- **PROBLEMS TO WORK ON**:
- 1) Reproduce word for word the passage of the blog post about Soldier of Orange that opens with the words containing "Like the hero" and closes with "die by them.".
- 2) Name every film the blog post about Soldier of Orange mentions by title.
- 3) In the blog post about Soldier of Orange, which director does the writer call underrated?

- **TEXT SHOWN**:
Sunday, September 30, 2007

Soldier of Orange / Soldaat van Oranje


This photo (from Wikipedia) is a screenshot of Rutger Hauer in the film, Soldier of Orange/Soldaat van Oranje. The real Soldier of Orange died this week.

Erik Hazelhoff Roelfzema was a man who lived a romantic, somewhat reckless, and somewhat peripatetic life, and was indeed fortunate to survive into old age.

Movies always make things seem more glamorous than they are, but c'mon: smuggling radio equipment into the Netherlands by boat, shuttling resistance leaders back and forth across the English Channel; flying bombing missions with the RAF; earning the highest military honor for bravery in battle; becoming close friends with the royal house; it's an amazing story.

Like the hero of "Europa, Europa" in some ways.

As an appendix, I highly recommend Soldaat van Oranje, which is debatably the best Dutch film there is (though debatably there's not a lot of competition). But Paul Verhoeven is, in my opinion, an underrated director, and this is his best work. Yes, better than "Turkish Fruit," not to mention "Starship Troopers" and "Robocop."

The photo above shows the war hero face to face with the collaborator; but the film itself is subtle. People make difficult choices, and live and die by them.

- **LISTED RECORDS**:
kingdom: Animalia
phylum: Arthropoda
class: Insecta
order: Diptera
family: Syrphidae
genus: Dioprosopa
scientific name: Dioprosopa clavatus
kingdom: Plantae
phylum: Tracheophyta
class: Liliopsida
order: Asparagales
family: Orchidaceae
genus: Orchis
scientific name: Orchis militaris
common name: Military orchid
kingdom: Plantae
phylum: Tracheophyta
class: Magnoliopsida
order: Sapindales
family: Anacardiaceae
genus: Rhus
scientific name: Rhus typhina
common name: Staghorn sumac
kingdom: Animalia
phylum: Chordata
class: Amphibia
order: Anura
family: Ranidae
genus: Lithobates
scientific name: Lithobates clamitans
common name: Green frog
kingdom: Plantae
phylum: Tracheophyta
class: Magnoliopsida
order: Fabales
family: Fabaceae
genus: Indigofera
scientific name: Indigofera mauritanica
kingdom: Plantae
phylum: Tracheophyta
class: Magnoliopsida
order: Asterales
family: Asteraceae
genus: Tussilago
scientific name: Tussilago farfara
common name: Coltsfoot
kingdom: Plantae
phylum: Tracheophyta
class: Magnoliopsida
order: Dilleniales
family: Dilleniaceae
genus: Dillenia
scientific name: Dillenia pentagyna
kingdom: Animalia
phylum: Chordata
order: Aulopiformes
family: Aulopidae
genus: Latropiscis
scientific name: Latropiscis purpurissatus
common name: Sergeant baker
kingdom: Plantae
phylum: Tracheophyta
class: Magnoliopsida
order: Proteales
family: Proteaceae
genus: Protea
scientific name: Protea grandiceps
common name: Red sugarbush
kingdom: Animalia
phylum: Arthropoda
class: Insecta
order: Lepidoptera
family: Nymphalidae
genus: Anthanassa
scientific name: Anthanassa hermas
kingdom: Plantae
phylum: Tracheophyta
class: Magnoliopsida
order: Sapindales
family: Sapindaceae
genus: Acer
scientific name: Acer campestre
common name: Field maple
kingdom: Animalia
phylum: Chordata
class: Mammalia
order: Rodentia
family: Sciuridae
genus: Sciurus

- **RESPONSE LIST**:
- 1)
Like the hero of "Europa, Europa" in some ways.

As an appendix, I highly recommend Soldaat van Oranje, which is debatably the best Dutch film there is (though debatably there's not a lot of competition). But Paul Verhoeven is, in my opinion, an underrated director, and this is his best work. Yes, better than "Turkish Fruit," not to mention "Starship Troopers" and "Robocop."

The photo above shows the war hero face to face with the collaborator; but the film itself is subtle. People make difficult choices, and live and die by them.

- 2) Soldier of Orange (Soldaat van Oranje), Europa, Europa, Turkish Fruit, Starship Troopers, Robocop

- 3) Paul Verhoeven